**Exercise prompt:**
Where "wall" appears in a line of the entries below, that line should be copied.

(Indoor object tracking data)
+-------+

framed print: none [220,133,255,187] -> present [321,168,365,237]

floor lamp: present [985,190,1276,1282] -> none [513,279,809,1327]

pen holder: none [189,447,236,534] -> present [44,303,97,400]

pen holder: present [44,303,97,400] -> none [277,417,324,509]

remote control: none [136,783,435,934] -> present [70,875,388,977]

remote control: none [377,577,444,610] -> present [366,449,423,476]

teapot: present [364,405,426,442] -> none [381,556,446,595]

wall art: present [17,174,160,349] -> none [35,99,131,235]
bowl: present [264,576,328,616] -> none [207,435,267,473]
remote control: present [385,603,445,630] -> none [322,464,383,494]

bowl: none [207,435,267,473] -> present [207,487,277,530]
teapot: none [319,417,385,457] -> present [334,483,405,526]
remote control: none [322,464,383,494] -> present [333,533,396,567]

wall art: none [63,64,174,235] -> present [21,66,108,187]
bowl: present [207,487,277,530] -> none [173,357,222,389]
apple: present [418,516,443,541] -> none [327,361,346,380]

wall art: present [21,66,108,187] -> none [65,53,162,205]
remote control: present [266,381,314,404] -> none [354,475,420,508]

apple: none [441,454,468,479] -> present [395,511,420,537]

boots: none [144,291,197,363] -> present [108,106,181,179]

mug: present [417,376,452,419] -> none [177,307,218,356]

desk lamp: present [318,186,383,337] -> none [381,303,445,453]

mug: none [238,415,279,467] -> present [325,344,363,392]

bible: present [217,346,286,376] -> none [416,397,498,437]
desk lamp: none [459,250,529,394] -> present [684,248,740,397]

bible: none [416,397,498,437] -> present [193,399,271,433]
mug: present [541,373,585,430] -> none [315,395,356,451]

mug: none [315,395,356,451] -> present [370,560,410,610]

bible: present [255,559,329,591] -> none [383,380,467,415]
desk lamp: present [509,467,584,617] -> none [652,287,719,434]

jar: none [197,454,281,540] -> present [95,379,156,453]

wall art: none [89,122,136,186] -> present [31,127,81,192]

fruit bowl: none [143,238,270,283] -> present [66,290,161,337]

+-------+

**Written answer:**
wall art: present [17,174,160,349] -> none [35,99,131,235]
wall art: none [63,64,174,235] -> present [21,66,108,187]
wall art: present [21,66,108,187] -> none [65,53,162,205]
wall art: none [89,122,136,186] -> present [31,127,81,192]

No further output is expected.